This project uses a multi‑level CTC architecture on top of Wav2Vec2BERT. Each level predicts a different target sequence:

  • Phoneme sequence (primary)
  • Sifat attributes (secondary heads; one head per attribute)

The implementation lives in src/quran_muaalem/modeling/.

High‑level flow

Audio (16 kHz)
  → Feature extractor (AutoFeatureExtractor)
  → Wav2Vec2BERT encoder
  → Multi‑level CTC heads
  → Greedy CTC decode + alignment
  → Phonemes + Sifat outputs

Multi‑level CTC heads

Wav2Vec2BertForMultilevelCTC (in modeling_multi_level_ctc.py) creates a linear head per level:

  • phonemes
  • hams_or_jahr
  • shidda_or_rakhawa
  • tafkheem_or_taqeeq
  • itbaq
  • safeer
  • qalqla
  • tikraar
  • tafashie
  • istitala
  • ghonna

Each head is trained with its own CTC loss. Loss weights are configurable via:

  • level_to_vocab_size
  • level_to_loss_weight

(see configuration_multi_level_ctc.py).

Tokenization per level

MultiLevelTokenizer builds a tokenizer per level using Wav2Vec2CTCTokenizer and the model’s vocab files. Phoneme tokens are Arabic phoneme symbols; sifat tokens are bracketed Arabic labels mapped from SifaOutput.

Decoding and alignment

At inference time:

  1. The model outputs per‑level logits.
  2. Each level is decoded with greedy CTC (top‑1 + collapse + blank removal).
-*-
**ASSIGNMENT:** For each statement, state whether it agrees with the description of the multi-level CTC model, answering yes or no and quoting the deciding words of the text. 1. The architecture is built on top of Wav2Vec2BERT. 2. All prediction levels share a single CTC loss. 3. Each level is decoded with beam search.

Collected data entries
-*-
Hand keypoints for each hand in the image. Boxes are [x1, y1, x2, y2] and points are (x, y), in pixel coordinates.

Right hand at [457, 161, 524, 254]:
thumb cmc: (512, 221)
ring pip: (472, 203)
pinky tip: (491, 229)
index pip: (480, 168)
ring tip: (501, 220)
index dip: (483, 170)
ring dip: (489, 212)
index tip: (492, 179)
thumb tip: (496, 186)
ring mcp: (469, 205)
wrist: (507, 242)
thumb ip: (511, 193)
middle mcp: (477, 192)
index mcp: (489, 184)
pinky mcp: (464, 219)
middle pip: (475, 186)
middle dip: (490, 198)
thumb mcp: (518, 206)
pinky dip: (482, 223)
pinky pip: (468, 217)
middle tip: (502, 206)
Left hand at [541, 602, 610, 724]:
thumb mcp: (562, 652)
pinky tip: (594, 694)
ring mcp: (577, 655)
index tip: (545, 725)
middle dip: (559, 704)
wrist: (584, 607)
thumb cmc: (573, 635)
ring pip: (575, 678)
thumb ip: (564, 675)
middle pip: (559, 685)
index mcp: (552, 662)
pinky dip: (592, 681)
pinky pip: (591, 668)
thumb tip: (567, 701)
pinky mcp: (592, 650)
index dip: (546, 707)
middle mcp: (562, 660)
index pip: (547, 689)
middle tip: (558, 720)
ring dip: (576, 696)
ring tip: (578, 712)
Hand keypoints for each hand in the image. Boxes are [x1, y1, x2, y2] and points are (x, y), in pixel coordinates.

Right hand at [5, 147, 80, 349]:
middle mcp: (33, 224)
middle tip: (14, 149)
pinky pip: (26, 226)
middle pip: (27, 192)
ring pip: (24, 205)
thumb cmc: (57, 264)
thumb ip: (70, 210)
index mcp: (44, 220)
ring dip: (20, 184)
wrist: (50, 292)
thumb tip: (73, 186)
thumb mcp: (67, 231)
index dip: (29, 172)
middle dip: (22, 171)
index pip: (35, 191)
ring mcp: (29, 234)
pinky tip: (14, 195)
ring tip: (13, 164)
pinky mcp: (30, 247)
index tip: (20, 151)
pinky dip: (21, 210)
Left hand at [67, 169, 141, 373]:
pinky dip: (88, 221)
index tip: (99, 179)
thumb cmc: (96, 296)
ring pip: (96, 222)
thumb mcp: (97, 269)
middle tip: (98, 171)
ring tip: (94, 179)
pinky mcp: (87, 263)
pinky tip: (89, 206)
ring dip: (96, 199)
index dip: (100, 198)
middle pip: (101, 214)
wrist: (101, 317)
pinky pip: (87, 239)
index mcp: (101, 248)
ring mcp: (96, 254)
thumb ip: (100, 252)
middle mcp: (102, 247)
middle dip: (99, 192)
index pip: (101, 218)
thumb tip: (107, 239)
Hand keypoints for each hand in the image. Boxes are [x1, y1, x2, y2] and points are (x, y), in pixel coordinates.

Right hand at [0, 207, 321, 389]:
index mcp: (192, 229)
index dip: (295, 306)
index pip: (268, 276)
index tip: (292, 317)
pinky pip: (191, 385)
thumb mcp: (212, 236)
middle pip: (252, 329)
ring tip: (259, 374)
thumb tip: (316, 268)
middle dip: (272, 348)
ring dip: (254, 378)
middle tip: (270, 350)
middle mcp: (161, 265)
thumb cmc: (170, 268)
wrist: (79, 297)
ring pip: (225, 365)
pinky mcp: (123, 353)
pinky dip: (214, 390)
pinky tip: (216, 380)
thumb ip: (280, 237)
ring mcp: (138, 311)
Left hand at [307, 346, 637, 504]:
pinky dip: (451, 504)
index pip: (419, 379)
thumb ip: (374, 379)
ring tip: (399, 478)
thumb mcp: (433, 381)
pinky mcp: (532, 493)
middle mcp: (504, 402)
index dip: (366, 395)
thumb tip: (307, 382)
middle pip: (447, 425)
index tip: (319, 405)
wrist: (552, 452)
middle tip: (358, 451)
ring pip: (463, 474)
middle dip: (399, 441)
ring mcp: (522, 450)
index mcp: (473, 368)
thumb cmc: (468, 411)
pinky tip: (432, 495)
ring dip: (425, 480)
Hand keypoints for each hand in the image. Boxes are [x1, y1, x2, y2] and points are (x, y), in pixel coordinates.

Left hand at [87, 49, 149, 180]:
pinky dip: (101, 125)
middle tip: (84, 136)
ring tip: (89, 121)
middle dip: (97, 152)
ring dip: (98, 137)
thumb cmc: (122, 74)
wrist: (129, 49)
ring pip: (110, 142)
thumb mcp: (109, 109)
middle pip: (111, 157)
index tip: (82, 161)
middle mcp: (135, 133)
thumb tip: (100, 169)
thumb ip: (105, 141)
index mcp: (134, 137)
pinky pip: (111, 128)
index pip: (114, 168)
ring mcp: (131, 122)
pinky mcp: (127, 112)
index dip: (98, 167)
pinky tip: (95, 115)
-*-
**TASK OUTPUT:**
1. Yes: "This project uses a multi‑level CTC architecture on top of Wav2Vec2BERT."
2. No: "Each head is trained with its own CTC loss."
3. No: "Each level is decoded with greedy CTC (top‑1 + collapse + blank removal)."